Definition. Let (𝑆₁, 𝜏₁) and (𝑆₂, 𝜏₂) be topological spaces. Let

\(\mathcal{B}\triangleq\left\{ U_{1}\times U_{2}\colon U_{1}\in\tau_{1},U_{2}\in\tau_{2}\right\} ;\)

that is, the sets in ℬ are formed by taking one open set from each component space and forming their Cartesian product. Then the product topology on the set 𝑆₁ × 𝑆₂ is the topology for which ℬ is a base.

For 𝑛 > 2 topological spaces (𝑆ᵢ, 𝜏ᵢ) we define their product topology on the set 𝑆₁ × ⋯ × 𝑆ₙ analogously.

Note that if we define 𝔅 to be the collection of all sets of the form 𝑈₁ × 𝑆₂ or 𝑆₁ × 𝑈₂ for 𝑈₁ ∈ 𝜏₁ and 𝑈₂ ∈ 𝜏₂, then any finite intersection of elements of 𝔅 has the form

\(\left(U_{1}\cap\cdots\cap U_{m}\right)\times\left(V_{1}\cap\cdots \cap V_{n}\right)\)

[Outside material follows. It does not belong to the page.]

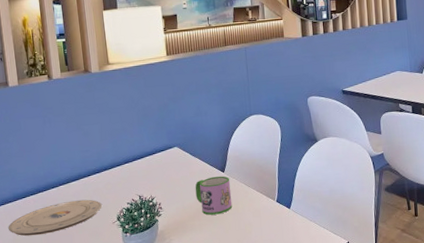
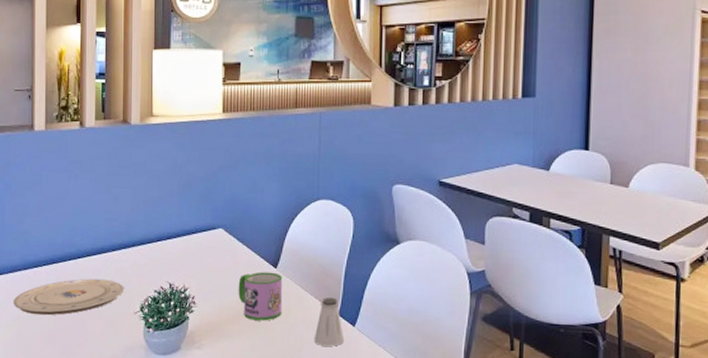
saltshaker: none [259,189,284,227] -> present [314,298,345,346]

where 𝑚, 𝑛 ≥ 0, 𝑈ᵢ ∈ 𝜏₁ for 1 ≤ 𝑖 ≤ 𝑚, and 𝑉ᵢ ∈ 𝜏₂ for 1 ≤ 𝑖 ≤ 𝑛; but since the product of open sets is also an open set, this means that the collection of all finite intersections of elements of 𝔅 is just the collection ℬ. Thus 𝔅 is a subbase for the product topology on 𝑆₁ × 𝑆₂, which verifies that it is in fact a topology.